Há expressões artísticas que são
verdadeiros caminhos rumo a Deus, a Beleza suprema, que inclusive são
uma ajuda para crescer na relação com Ele, na oração. Trata-se das obras
que nascem da fé e que a expressam. Um exemplo disso é quando visitamos
uma catedral gótica: sentimo-nos cativados pelas linhas verticais que
se elevam até o céu e que atraem nosso olhar e nosso espírito, enquanto,
ao mesmo tempo, nos sentimos pequenos ou também desejosos de
plenitude... Ou quando entramos em uma igreja românica: sentimo-nos
convidados de forma espontânea ao recolhimento e à oração. Percebemos
que nesses esplêndidos edifícios se recolhe a fé de gerações. Ou também
quando escutamos uma peça de música sacra que faz vibrar as cordas do
nosso coração, nossa alma se dilata e se sente impelida a dirigir-se a
Deus. Vem-me à memória um concerto de música de Johann Sebastian Bach,
em Munique, dirigido por Leonard Bernstein. No final da última peça, uma
das Cantatas, senti, não racionalizando, mas no profundo do coração,
que o que eu havia escutado havia me transmitido verdade, verdade do
sumo compositor que me conduzia a dar graças a Deus. Ao meu lado estava o
bispo luterano de Munique e espontaneamente lhe comentei: “Ouvindo isso
se entende: é verdadeira, é verdadeira a fé tão forte e a beleza que
expressa irresistivelmente a presença da verdade de Deus”.
Quantas vezes quadros ou afrescos, frutos
da fé do artista, com suas formas, com suas cores, com suas luzes, nos
conduzem a dirigir o pensamento a Deus e fazem crescer em nós o desejo
de acudir à fonte de toda beleza!

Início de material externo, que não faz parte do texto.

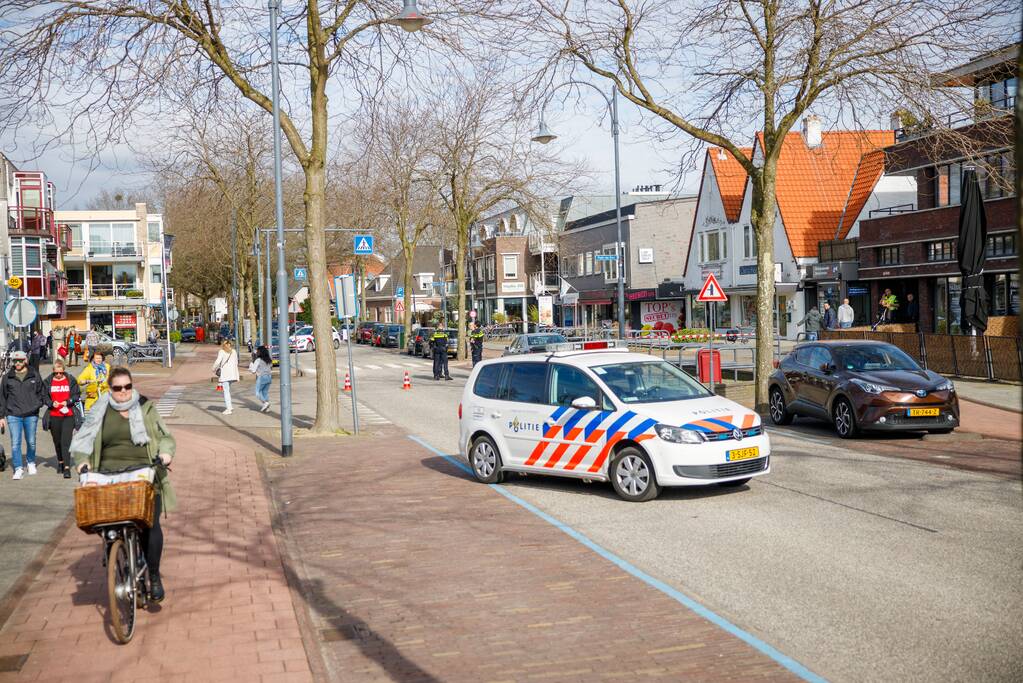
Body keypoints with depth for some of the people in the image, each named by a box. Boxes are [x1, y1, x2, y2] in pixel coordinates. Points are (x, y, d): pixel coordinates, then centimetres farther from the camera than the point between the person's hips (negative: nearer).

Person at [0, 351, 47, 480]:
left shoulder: (35, 375, 4)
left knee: (31, 442, 9)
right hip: (13, 415, 0)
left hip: (31, 414, 0)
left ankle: (31, 462, 33)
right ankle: (18, 469, -1)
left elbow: (42, 393, 10)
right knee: (15, 443, -6)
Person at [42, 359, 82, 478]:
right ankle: (60, 462, 34)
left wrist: (68, 402, -13)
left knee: (66, 441, -11)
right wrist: (52, 403, -11)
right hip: (54, 416, 3)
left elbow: (77, 395, 4)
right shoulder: (48, 382, 6)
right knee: (57, 441, 14)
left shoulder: (71, 380, 3)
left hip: (68, 415, -3)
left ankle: (67, 467, -13)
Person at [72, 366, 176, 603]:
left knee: (151, 525, -11)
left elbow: (165, 436, 13)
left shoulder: (146, 408, 12)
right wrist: (82, 460, 0)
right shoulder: (100, 412, 14)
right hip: (110, 476, 1)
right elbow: (82, 441, 18)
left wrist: (166, 452, -7)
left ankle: (154, 576, 1)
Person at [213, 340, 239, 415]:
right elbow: (236, 363, 15)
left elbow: (217, 362, -12)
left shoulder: (222, 352, -4)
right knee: (228, 390, 18)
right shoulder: (233, 352, 12)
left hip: (225, 374, -5)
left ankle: (229, 408, -7)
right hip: (232, 373, 5)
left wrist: (214, 369, 5)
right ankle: (227, 406, 18)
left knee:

É profundamente certo o que escreveu
um grande artista, Marc Chagall: que os pintores mergulharam seus
pincéis, durante séculos, no alfabeto de cores que é a Bíblia. Quantas
vezes as expressões artísticas podem ser oportunidades para lembrarmos
de Deus, para ajudar nossa oração ou para converter o nosso coração!
Paul Claudel, famoso poeta, dramaturgo e diplomata francês, ao escutar o
canto do Magnificat durante a Missa de Natal na basílica de Notre Dame,
em Paris, em 1886, advertiu a presença de Deus. Não havia entrado na
igreja por motivos de fé, mas para encontrar argumentos contra os
cristãos. No entanto, a graça de Deus agiu no seu coração.
Queridos amigos, eu lhes convido a
redescobrir a importância deste caminho também para a oração, para a
nossa relação viva com Deus. As cidades e os países do mundo inteiro
contêm tesouros de arte que expressam a fé e nos recordam a relação com
Deus. Que a visita a lugares de arte não seja somente ocasião de
enriquecimento cultural, mas que possa se tornar um momento de graça, de
estímulo para reforçar nosso vínculo e nosso diálogo com o Senhor, para
deter-nos a contemplar – na transição da simples realidade exterior à
realidade mais profunda que expressa – o raio de beleza que nos atinge,
que quase nos “fere” e que nos convida a elevar-nos até Deus. Termino
com uma oração de um salmo, o salmo 27: “Uma só coisa pedi ao Senhor, só
isto desejo: poder morar na casa do Senhor todos os dias da minha vida;
poder gozar da suavidade do Senhor e contemplar seu santuário” (v.4).
Esperemos que o Senhor nos ajude a contemplar sua beleza, seja na
natureza ou nas obras de arte, para sermos tocados pela luz do seu rosto
e, assim, podermos ser, também nós, uma luz para o nosso próximo.
Obrigado.
No final da audiência, Bento XVI saudou os peregrinos em vários idiomas. Em português, disse:
Amados peregrinos de língua portuguesa,
uma cordial saudação de boas-vindas para todos. Procurem descobrir na
arte religiosa um estímulo para reforçar a sua união e o seu diálogo com
o Senhor, através da contemplação da beleza que nos convida a elevar o
nosso íntimo para Deus. E que Ele os abençoe. Obrigado!